A Medical Gap is the difference between what your doctor charges to treat you as a private patient and the amount Medicare gives you for the service your doctor provided.
If your doctor charges above the Medicare Benefit Schedule (MBS) fee, you may have to pay the extra amount. This extra amount is called the ‘Medical Gap’.
If you decide to be treated as a private patient, the doctors and other healthcare providers are entitled to charge you a fee for their services.
These fees are your medical fees. They are different from other fees you are charged for your stay as a private patient in a hospital, including theatre, accommodation and meals.
When you are admitted to hospital as a private patient, Medicare pays 75% of the MBS fee for each MBS item.
Your health insurer pays the remaining 25% as long as your Hospital Cover includes that treatment.
Nevertheless, doctors and other healthcare providers are allowed to charge more than the MBS fee. This means there is no cap on the amount they can charge you.
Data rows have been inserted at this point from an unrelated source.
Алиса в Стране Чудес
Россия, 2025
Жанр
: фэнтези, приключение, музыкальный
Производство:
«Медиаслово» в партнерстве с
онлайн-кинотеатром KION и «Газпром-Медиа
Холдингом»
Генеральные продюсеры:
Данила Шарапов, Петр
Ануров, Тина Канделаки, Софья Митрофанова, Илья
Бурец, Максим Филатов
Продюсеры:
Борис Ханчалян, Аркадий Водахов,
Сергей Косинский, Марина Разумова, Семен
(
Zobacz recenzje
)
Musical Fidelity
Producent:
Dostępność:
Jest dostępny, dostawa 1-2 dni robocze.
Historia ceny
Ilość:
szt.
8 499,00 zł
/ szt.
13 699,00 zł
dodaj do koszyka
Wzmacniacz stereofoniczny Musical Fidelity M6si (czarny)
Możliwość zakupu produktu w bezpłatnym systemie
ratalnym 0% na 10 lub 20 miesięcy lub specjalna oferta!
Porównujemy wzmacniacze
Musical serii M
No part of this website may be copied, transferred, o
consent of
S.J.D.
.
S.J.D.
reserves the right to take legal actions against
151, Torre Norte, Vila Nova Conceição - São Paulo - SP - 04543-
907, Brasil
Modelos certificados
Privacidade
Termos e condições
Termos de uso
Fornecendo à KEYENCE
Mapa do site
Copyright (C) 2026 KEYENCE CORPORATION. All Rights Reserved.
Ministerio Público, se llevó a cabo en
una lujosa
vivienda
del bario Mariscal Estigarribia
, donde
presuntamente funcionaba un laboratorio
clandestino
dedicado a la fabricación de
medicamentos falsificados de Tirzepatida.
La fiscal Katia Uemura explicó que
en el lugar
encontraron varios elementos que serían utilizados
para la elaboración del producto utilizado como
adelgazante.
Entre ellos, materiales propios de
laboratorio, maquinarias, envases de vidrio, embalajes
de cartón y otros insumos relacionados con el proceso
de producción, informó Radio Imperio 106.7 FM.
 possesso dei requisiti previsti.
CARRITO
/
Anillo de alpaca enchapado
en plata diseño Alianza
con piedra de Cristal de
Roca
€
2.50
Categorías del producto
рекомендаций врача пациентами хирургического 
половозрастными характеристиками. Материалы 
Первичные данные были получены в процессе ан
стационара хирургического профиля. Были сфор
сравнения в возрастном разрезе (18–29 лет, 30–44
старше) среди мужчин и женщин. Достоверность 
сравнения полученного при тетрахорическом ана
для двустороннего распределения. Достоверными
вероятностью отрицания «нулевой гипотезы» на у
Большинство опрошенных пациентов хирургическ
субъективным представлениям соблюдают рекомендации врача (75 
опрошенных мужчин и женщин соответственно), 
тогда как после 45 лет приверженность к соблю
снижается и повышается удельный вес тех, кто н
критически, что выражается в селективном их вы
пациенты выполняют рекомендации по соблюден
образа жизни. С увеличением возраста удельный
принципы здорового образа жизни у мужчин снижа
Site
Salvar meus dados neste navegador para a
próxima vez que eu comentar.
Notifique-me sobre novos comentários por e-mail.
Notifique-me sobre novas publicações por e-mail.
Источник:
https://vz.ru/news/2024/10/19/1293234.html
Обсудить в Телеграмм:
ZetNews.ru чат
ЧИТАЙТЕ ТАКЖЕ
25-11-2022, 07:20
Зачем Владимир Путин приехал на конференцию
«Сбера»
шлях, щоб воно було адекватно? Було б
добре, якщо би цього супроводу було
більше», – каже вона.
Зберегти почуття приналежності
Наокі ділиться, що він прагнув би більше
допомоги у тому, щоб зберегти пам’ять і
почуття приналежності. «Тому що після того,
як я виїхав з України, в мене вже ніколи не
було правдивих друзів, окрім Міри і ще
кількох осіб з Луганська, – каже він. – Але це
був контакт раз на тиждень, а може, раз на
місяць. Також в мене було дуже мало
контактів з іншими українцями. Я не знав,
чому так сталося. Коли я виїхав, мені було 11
If your doctor charges above the MBS fee, you may have to pay the Medical Gap.
Always check with your doctor what their fees are.
Also check with your health insurer how much it pays for the particular treatment you are receiving. Otherwise, you will pay significant out-of-pocket costs.
Ben ended up with a $1,000 Medical Gap
Ben was admitted to hospital as a private patient. His doctor, Dr D, charged $2,000 for the service.
The MBS fee for the service was $1,000. Medicare paid $750 (75%) and Ben’s health insurer paid $250 (25%). This left a $1,000 Medical Gap for Ben to pay his doctor.